SOURCE MATERIAL:
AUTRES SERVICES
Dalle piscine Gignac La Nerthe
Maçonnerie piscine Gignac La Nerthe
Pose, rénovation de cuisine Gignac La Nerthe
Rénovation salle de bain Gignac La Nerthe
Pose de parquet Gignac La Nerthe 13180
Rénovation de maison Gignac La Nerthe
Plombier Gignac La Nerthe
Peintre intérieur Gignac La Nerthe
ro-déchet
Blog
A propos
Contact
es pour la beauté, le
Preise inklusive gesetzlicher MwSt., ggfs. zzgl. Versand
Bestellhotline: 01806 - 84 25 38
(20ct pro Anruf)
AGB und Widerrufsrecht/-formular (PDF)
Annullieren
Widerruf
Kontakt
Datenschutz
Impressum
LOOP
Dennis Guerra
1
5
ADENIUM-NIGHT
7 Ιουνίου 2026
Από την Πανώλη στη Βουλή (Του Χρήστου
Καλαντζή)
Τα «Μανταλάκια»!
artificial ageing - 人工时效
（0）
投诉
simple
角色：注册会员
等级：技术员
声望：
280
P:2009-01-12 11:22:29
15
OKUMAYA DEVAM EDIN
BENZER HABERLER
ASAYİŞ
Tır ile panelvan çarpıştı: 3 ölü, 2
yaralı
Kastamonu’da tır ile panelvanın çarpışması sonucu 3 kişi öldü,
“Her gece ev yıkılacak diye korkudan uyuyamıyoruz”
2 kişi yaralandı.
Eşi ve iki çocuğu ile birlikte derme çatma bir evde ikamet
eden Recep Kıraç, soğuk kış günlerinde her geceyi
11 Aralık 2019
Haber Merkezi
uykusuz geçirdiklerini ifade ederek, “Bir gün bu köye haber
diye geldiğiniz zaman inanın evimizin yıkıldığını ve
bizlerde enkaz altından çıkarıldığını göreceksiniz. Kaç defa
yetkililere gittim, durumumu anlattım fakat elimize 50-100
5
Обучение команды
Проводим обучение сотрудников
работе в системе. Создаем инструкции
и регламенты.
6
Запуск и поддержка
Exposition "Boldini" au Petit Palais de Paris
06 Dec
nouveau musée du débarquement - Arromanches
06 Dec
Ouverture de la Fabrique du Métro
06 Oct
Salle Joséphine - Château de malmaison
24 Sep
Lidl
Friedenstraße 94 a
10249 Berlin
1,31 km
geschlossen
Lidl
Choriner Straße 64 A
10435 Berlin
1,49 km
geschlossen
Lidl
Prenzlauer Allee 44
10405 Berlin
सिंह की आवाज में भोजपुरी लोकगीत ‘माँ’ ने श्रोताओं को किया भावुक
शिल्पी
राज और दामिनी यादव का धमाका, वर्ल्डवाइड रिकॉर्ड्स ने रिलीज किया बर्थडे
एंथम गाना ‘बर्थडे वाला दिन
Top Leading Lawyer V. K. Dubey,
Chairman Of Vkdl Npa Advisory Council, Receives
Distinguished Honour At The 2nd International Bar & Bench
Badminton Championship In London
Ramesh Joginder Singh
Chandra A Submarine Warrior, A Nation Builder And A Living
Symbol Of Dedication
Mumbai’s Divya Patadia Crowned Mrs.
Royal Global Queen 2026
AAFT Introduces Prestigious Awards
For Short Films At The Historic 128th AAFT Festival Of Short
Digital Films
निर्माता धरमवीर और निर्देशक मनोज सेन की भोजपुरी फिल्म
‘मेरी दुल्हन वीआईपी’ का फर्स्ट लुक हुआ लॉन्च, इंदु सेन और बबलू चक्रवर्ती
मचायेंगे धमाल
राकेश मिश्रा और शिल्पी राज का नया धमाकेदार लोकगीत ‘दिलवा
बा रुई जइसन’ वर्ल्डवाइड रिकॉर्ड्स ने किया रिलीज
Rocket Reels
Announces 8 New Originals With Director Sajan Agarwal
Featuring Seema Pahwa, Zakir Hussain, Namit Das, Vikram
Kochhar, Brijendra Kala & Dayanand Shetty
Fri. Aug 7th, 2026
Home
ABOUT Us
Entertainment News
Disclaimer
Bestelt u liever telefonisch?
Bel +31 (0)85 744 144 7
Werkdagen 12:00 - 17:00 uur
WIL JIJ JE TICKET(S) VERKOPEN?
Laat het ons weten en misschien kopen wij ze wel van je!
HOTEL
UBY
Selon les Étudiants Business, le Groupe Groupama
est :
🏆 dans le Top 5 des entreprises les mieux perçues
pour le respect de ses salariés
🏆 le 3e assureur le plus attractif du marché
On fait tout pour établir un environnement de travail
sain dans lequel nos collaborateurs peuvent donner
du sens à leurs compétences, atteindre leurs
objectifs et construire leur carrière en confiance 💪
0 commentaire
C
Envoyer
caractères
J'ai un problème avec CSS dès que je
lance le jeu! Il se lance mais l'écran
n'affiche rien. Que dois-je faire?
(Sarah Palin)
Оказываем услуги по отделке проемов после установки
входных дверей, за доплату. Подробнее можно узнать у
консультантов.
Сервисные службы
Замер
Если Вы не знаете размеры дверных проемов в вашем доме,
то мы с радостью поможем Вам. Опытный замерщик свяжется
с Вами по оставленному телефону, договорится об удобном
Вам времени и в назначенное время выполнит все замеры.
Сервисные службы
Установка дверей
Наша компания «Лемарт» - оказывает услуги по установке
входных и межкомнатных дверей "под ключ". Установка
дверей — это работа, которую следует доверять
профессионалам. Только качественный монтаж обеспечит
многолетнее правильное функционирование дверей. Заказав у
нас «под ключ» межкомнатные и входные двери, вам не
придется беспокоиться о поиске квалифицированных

WHAT NEEDS TO BE DONE: In full and without alteration, retype the entries above.

FINISHED EXERCISE:
AUTRES SERVICES
Dalle piscine Gignac La Nerthe
Maçonnerie piscine Gignac La Nerthe
Pose, rénovation de cuisine Gignac La Nerthe
Rénovation salle de bain Gignac La Nerthe
Pose de parquet Gignac La Nerthe 13180
Rénovation de maison Gignac La Nerthe
Plombier Gignac La Nerthe
Peintre intérieur Gignac La Nerthe
ro-déchet
Blog
A propos
Contact
es pour la beauté, le
Preise inklusive gesetzlicher MwSt., ggfs. zzgl. Versand
Bestellhotline: 01806 - 84 25 38
(20ct pro Anruf)
AGB und Widerrufsrecht/-formular (PDF)
Annullieren
Widerruf
Kontakt
Datenschutz
Impressum
LOOP
Dennis Guerra
1
5
ADENIUM-NIGHT
7 Ιουνίου 2026
Από την Πανώλη στη Βουλή (Του Χρήστου
Καλαντζή)
Τα «Μανταλάκια»!
artificial ageing - 人工时效
（0）
投诉
simple
角色：注册会员
等级：技术员
声望：
280
P:2009-01-12 11:22:29
15
OKUMAYA DEVAM EDIN
BENZER HABERLER
ASAYİŞ
Tır ile panelvan çarpıştı: 3 ölü, 2
yaralı
Kastamonu’da tır ile panelvanın çarpışması sonucu 3 kişi öldü,
“Her gece ev yıkılacak diye korkudan uyuyamıyoruz”
2 kişi yaralandı.
Eşi ve iki çocuğu ile birlikte derme çatma bir evde ikamet
eden Recep Kıraç, soğuk kış günlerinde her geceyi
11 Aralık 2019
Haber Merkezi
uykusuz geçirdiklerini ifade ederek, “Bir gün bu köye haber
diye geldiğiniz zaman inanın evimizin yıkıldığını ve
bizlerde enkaz altından çıkarıldığını göreceksiniz. Kaç defa
yetkililere gittim, durumumu anlattım fakat elimize 50-100
5
Обучение команды
Проводим обучение сотрудников
работе в системе. Создаем инструкции
и регламенты.
6
Запуск и поддержка
Exposition "Boldini" au Petit Palais de Paris
06 Dec
nouveau musée du débarquement - Arromanches
06 Dec
Ouverture de la Fabrique du Métro
06 Oct
Salle Joséphine - Château de malmaison
24 Sep
Lidl
Friedenstraße 94 a
10249 Berlin
1,31 km
geschlossen
Lidl
Choriner Straße 64 A
10435 Berlin
1,49 km
geschlossen
Lidl
Prenzlauer Allee 44
10405 Berlin
सिंह की आवाज में भोजपुरी लोकगीत ‘माँ’ ने श्रोताओं को किया भावुक
शिल्पी
राज और दामिनी यादव का धमाका, वर्ल्डवाइड रिकॉर्ड्स ने रिलीज किया बर्थडे
एंथम गाना ‘बर्थडे वाला दिन
Top Leading Lawyer V. K. Dubey,
Chairman Of Vkdl Npa Advisory Council, Receives
Distinguished Honour At The 2nd International Bar & Bench
Badminton Championship In London
Ramesh Joginder Singh
Chandra A Submarine Warrior, A Nation Builder And A Living
Symbol Of Dedication
Mumbai’s Divya Patadia Crowned Mrs.
Royal Global Queen 2026
AAFT Introduces Prestigious Awards
For Short Films At The Historic 128th AAFT Festival Of Short
Digital Films
निर्माता धरमवीर और निर्देशक मनोज सेन की भोजपुरी फिल्म
‘मेरी दुल्हन वीआईपी’ का फर्स्ट लुक हुआ लॉन्च, इंदु सेन और बबलू चक्रवर्ती
मचायेंगे धमाल
राकेश मिश्रा और शिल्पी राज का नया धमाकेदार लोकगीत ‘दिलवा
बा रुई जइसन’ वर्ल्डवाइड रिकॉर्ड्स ने किया रिलीज
Rocket Reels
Announces 8 New Originals With Director Sajan Agarwal
Featuring Seema Pahwa, Zakir Hussain, Namit Das, Vikram
Kochhar, Brijendra Kala & Dayanand Shetty
Fri. Aug 7th, 2026
Home
ABOUT Us
Entertainment News
Disclaimer
Bestelt u liever telefonisch?
Bel +31 (0)85 744 144 7
Werkdagen 12:00 - 17:00 uur
WIL JIJ JE TICKET(S) VERKOPEN?
Laat het ons weten en misschien kopen wij ze wel van je!
HOTEL
UBY
Selon les Étudiants Business, le Groupe Groupama
est :
🏆 dans le Top 5 des entreprises les mieux perçues
pour le respect de ses salariés
🏆 le 3e assureur le plus attractif du marché
On fait tout pour établir un environnement de travail
sain dans lequel nos collaborateurs peuvent donner
du sens à leurs compétences, atteindre leurs
objectifs et construire leur carrière en confiance 💪
0 commentaire
C
Envoyer
caractères
J'ai un problème avec CSS dès que je
lance le jeu! Il se lance mais l'écran
n'affiche rien. Que dois-je faire?
(Sarah Palin)
Оказываем услуги по отделке проемов после установки
входных дверей, за доплату. Подробнее можно узнать у
консультантов.
Сервисные службы
Замер
Если Вы не знаете размеры дверных проемов в вашем доме,
то мы с радостью поможем Вам. Опытный замерщик свяжется
с Вами по оставленному телефону, договорится об удобном
Вам времени и в назначенное время выполнит все замеры.
Сервисные службы
Установка дверей
Наша компания «Лемарт» - оказывает услуги по установке
входных и межкомнатных дверей "под ключ". Установка
дверей — это работа, которую следует доверять
профессионалам. Только качественный монтаж обеспечит
многолетнее правильное функционирование дверей. Заказав у
нас «под ключ» межкомнатные и входные двери, вам не
придется беспокоиться о поиске квалифицированных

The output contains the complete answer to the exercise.